Hi Pablo,

On 09/20/2016 04:29 PM, Pablo Neira Ayuso wrote:
> On Mon, Sep 19, 2016 at 10:56:14PM +0200, Daniel Mack wrote:
> [...]
>> Why would we artificially limit the use-cases of this implementation if
>> the way it stands, both filtering and introspection are possible?
> Why should we place infrastructure in the kernel to filter packets so
> late, and why at postrouting btw, when we can do this way earlier
> before any packet is actually sent?

The point is that from an application's perspective, restricting the
ability to bind a port and dropping packets that are being sent is a
very different thing. Applications will start to behave differently if
they can't bind to a port, and that's something we do not want to happen.
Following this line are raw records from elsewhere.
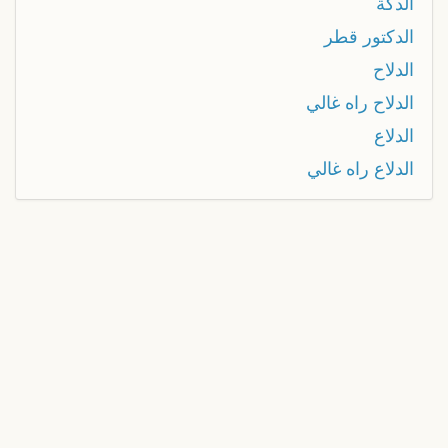
الدكة
الدكتور قطر
الدلاح
الدلاح راه غالي
الدلاع
الدلاع راه غالي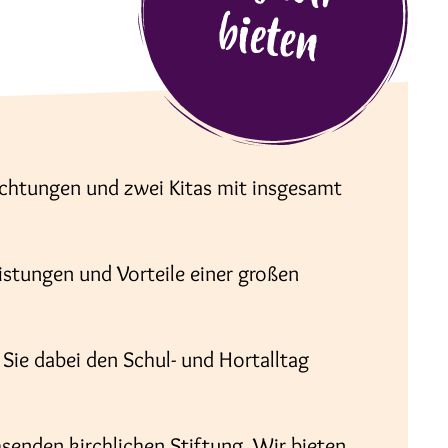
ichtungen und zwei Kitas mit insgesamt
eistungen und Vorteile einer großen
Sie dabei den Schul- und Hortalltag
hsenden kirchlichen Stiftung. Wir bieten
Looking at packets and making a verdict on them is the only way to
implement what we have in mind. Given that's in line with what netfilter
does, it can't be all that wrong, can it?

> No performance impact, no need for
> skbuff allocation and *no cycles wasted to evaluate if every packet is
> wanted or not*.

Hmm, not sure why this keeps coming up. As I said - for accounting,
there is no other option than to look at every packet and its size.

Regarding the performance concerns, are you saying a netfilter based
implementation that uses counters for that purpose would be more
efficient? Because in my tests, just loading the netfilter modules with
no rules in place at all has more impact than running the code from 6/6
on every packet.

As stated before, I see no reason why we shouldn't have a netfilter
based implementation that can achieve the same, function-wise. And I
would also like to compare their throughput.